The Space Force has unveiled a variety of bonuses in the past to try and recruit highly qualified candidates with science and technology backgrounds from the private sector.
Greiner also told reporters the vast majority -- about 700 -- of those 800 jobs are positions that would be moved from the Air Force to the Space Force. Even with that increase, the Space Force would still remain the smallest of all the military service branches with a total of about 14,300 positions, including civilian jobs.
The Department of the Air Force has also requested a 5.2% increase in pay for Guardians, a 4.2% raise in the Basic Allowance for Housing, and a 3.4% bump in the Basic Allowance for Subsistence.
As part of the service's request, there is a $330 million ask for improvements and capabilities at the Space Force's bases, with a focus on improving buildings, roads, utilities and infrastructure at Cape Canaveral Space Force Station's launch facilities in Florida and Vandenberg Space Force Base in California.
Around $30 million is being requested to develop a variety of training initiatives, including the Space Force's graduate school program at Johns Hopkins University in Washington, D.C., as well as boosting the Space Force's own basic military training, known as BMT, currently hosted at Joint Base San Antonio-Lackland in Texas.
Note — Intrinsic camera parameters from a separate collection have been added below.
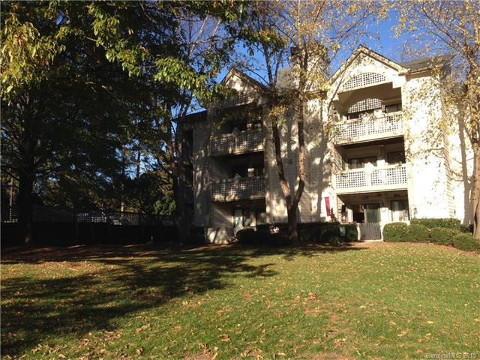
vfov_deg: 42.9
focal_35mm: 33
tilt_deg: +3.9
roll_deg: +0.4
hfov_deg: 55.4
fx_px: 458
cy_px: 180
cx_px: 240
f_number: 2.4
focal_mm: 4.12
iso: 50
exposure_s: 1/874
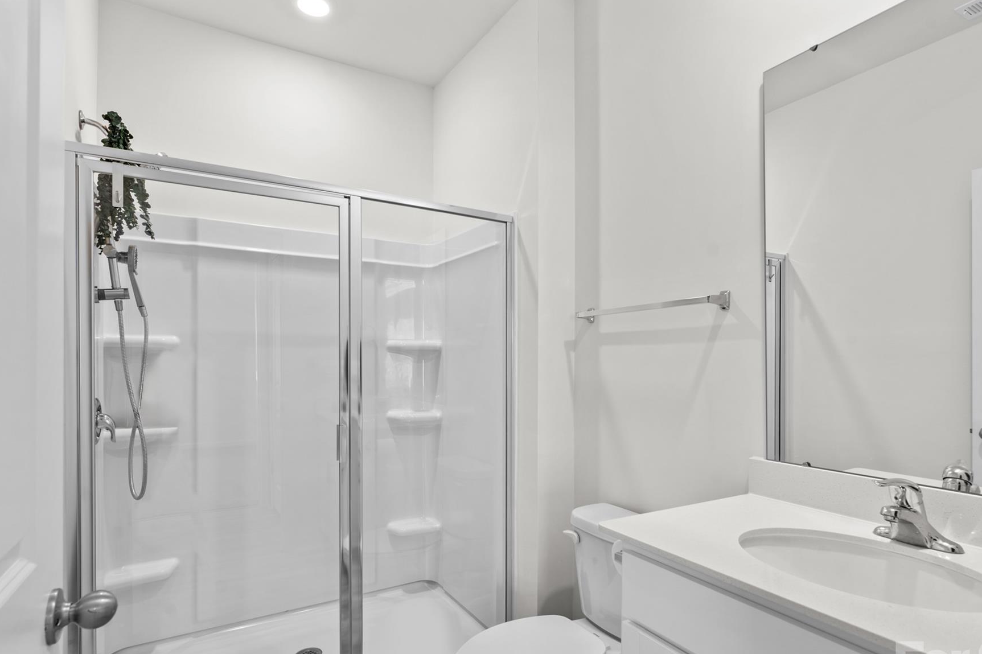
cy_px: 365
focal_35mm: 19
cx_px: 494
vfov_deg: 64.3
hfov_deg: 86.9
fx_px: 518
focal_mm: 16
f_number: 8
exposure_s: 1/2
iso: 100
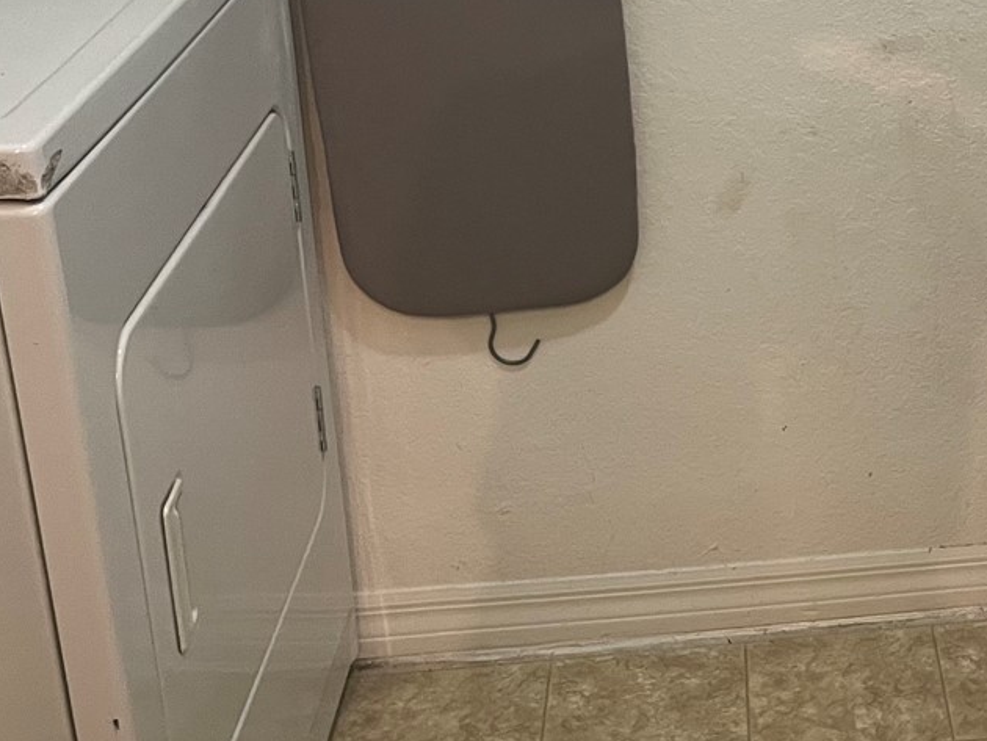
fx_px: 1883
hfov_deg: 26.9
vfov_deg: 22.1
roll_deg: -2.6
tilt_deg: -20.8
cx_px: 1098
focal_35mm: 66
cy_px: 218
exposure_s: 1/60
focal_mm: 5.1
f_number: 1.6
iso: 200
"They're laying in the program at Johns Hopkins for their intermediate leader education and their senior leader education," Greiner said. "So, this continues to fund their university partner program, BMT, those types of efforts."
Overall, the Space Force is asking Congress for $30 billion in fiscal 2024 -- a more than $5 billion increase from last year's request -- which, if approved, would be the largest in the service's history.
That increase is mostly directed at research and development efforts focused on missile warning and tracking, a similar theme from the year prior as tensions continue to grow in the Pacific and the Department of the Air Force continues to compete with China in outer space.
Air Force Secretary Frank Kendall told reporters March 10 that the Department of the Air Force's budget reflects the Air Force and Space Force's priorities regarding those looming threats from China, but Congress' delays in getting the services' objectives funded is always a worry.
"The threat we're most concerned about is the pacing challenge, China and their military modernization program," Kendall said. "We move at the pace of money and engineering, and you don't start until you get the money."